Zahnärztliche Chirurgie

Bei allen chirurgischen Eingriffen erscheint der Hinweis auf Injektionen (WALA oder WELEDA), die, soviel kann ich nach über 30-jähriger Tätigkeit im zahnärztlich chirurgisch Bereich sagen, völlig überflüssig sind und außer einer zusätzlichen Wundirritation durch die injektionsbedingte Dehnung des Gewebes absolut überflüssig sind. Für eine erfolgreich verlaufende Operation im Zahnbereich sind außer Versiertheit, Routine und guter Assistenz (ein Haken, der ruhig gehalten wird, erzeugt weniger Schwellung!), Schnelligkeit und kompromisslos bestes Werkzeug erforderlich.

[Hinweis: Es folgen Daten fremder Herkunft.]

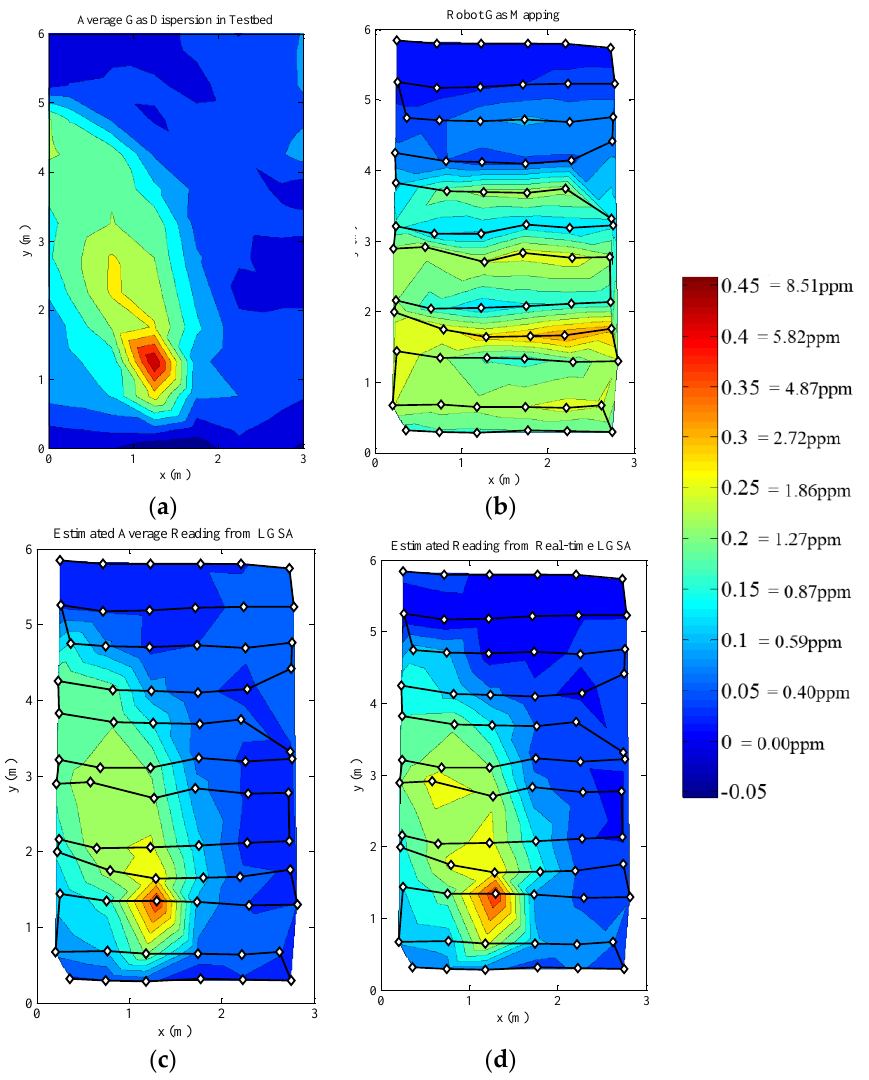
Figure 16. Gas distribution plots of constantly moving robot experiment. The robot’s movement path is denoted by the line and the dots indicate measurement points. The robot starts at the top right corner of the map. ( a ) The averaged LGSA reading for the duration of the experiment; ( b ) The measured gas concentration by the robot; ( c ) The ground truth robot reading estimated from the averaged LGSA measurement; ( d ) The ground truth robot reading estimated from the real-time LGSA measurements.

Abszesse sind Éiteransammlungen, die aufgrund hämatogener Ausbreitung bei entsprechender Disposition in einer Sepsis und damit potentiell tödlich enden können. Im Bereich der AZ sieht man das Ganze wesentlich gelassener: „Zeigt der Befund, dass ein Abszess im Entstehen ist, kann man diesen meist durch sofortige Injektion von Argentum metallicum praeparatum D30 (WELEDA) submucös in die Umschlagsfalte außerhalb des Entzündungsbereiches zur Rückbildung bringen.“

Vor einem solchen Vorgehen kann ich nur ausdrücklich warnen, weil bei der Diagnose eines Abszesses nicht vorhersagbar ist, wie schnell sich eine Ausbreitung der Keime gestaltet und jede Injektion die Gefahr einer hämatogenen Ausbreitung pathogener Keime erhöht. Abhängig vom Immunstatus kann die Ausbildung einer lebensgefährlichen Sepsis nicht ausgeschlossen werden. Daher ist ein frühes chirurgisches  Eingreifen (Inzision) einer gefährlichen therapeutischen Polypragmasie  immer vorzuziehen.

Schnelles Eingreifen kann Leben retten.

Fazit:

Die propagierten Therapieempfehlungen überzeugen nicht. Die Therapieempfehlungen führen in vielen Fällen zu Nachteilen im Sinne der Verfehlung einer schnellen indikationsgerechten zahnärztlichen Intervention und Versorgung.

In einzelnen Fällen kann von den beschriebenen Therapieempfehlungen eine erhebliche gesundheitliche Gefährdung ausgehen, weil durch die propagierten Handlungen wertvolle Zeit verstreicht und somit wichtige therapeutische Maßnahmen unterbleiben.